5b. Or pull an entire org / group / workspace at once

Paste a single URL — GitHub org/user, GitLab group/user, Bitbucket workspace, or a JSON/YAML manifest — and ckg discovers every accessible repo, registers them, and queues a full ingest for each.

# Public org, anonymous
ckg source add https://github.com/orgs/anthropics

# Private org with a Personal Access Token (example: read from env)
export CKG_SOURCE_TOKEN="$GH_PAT"
ckg source add https://github.com/orgs/acme --include-forks

# GitLab group (incl. subgroups)
ckg source add https://gitlab.com/groups/gitlab-org

# Bitbucket workspace (token format: "username:app-password")
ckg source add https://bitbucket.org/atlassian --token "$BB_USER:$BB_APP_PASSWORD"

# Manifest URL (JSON or YAML list)
ckg source add https://example.com/all-repos.yaml

ckg source list          # see what you've added
ckg source repos 1       # repos discovered for source 1
ckg source sync 1        # re-discover; queues ingests for newly-added repos
ckg source delete 1 --yes  # CASCADE — drops every repo + graph data this source created

PATs are encrypted at rest with Fernet (key in CKG_SECRET_KEY).
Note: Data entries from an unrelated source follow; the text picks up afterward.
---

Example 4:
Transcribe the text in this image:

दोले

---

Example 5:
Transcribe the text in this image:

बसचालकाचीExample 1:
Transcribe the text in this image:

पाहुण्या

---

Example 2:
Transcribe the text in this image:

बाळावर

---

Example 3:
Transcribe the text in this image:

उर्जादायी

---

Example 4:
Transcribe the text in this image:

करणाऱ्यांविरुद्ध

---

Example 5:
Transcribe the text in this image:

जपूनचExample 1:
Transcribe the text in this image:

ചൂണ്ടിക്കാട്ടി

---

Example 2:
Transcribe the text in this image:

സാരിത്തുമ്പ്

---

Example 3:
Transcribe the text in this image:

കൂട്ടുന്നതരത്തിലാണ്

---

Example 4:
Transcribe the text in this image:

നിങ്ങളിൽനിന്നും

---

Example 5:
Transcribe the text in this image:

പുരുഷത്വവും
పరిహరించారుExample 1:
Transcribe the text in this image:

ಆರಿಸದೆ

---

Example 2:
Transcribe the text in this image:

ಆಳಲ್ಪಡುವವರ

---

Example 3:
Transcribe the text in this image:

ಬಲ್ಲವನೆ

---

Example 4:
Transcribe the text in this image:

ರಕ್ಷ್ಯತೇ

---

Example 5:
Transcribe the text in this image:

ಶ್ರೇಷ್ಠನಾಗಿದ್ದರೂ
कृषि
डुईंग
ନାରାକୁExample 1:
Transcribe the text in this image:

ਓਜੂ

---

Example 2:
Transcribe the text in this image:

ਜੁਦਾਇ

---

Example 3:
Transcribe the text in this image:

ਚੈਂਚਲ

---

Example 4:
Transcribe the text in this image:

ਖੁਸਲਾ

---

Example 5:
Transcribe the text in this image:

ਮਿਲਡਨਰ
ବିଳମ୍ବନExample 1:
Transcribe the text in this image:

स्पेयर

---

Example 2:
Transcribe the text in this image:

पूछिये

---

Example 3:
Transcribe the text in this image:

They never appear in repos.url — the worker injects them into the clone URL at fetch time.

5c. Keep the graph fresh — polling + webhooks

Two ways to keep ingested repos up-to-date without manual triggers. Polling uses a Celery Beat scheduler (one extra Compose service); webhooks are push-driven by GitHub / GitLab / Bitbucket.

# Polling
ckg source schedule 1 30m       # re-discover source 1 every 30 minutes
ckg repo   poll     my-repo 5m  # incremental ingest of my-repo every 5 minutes

# Webhooks (returns the secret + receiver URL — paste both into the provider)
ckg source webhook  1 --enable

Provider setup:

Provider Where Field
GitHub repo / org Settings → Webhooks Payload URL = <your-server>/v1/webhooks/<source_id>; Content type: application/json; Secret = the printed value; tick just the push event
GitLab project Settings → Webhooks URL = same as above; Secret token = the printed value; tick Push events
Bitbucket workspace Webhooks → Add URL = <your-server>/v1/webhooks/<source_id>?secret=<paste>; trigger on Repository push

GitHub uses HMAC-SHA256 of the body, GitLab a shared-token header, Bitbucket Cloud the URL-embedded secret. The same /v1/webhooks/<id> endpoint detects the provider from headers automatically.

6. Browse it in the UI

Open http://localhost:3000, paste an API token, and explore:

  • Dashboard — node/edge/repo/file counts; repo list
  • Repos — register repos, queue incremental or full ingests, watch run status
  • Sources — paste a GitHub org / GitLab group / Bitbucket workspace / manifest URL and bulk-add every repo it exposes
  • Search — keyword (Lucene FTS) or semantic (vector) across all (or one) repos
  • Graph — force-directed call graph for any function, callers + callees up to depth 4

The UI is a static Next.js bundle served from the web container; the browser hits the API directly using the bearer token kept in localStorage.

7. Hook up your editor

Editor Guide
Cursor integrations/cursor/README.md
VS Code (Copilot Chat / Cline / Roo Code) integrations/vscode/README.md
Claude Code integrations/claude-code/README.md

What the graph looks like

(Repo)-[:CONTAINS]->(File)-[:DEFINES]->(Class)-[:HAS_METHOD]->(Function)
                          -[:DEFINES]->(Function)-[:CALLS]->(Function)
                          -[:IMPORTS]->(Module|File)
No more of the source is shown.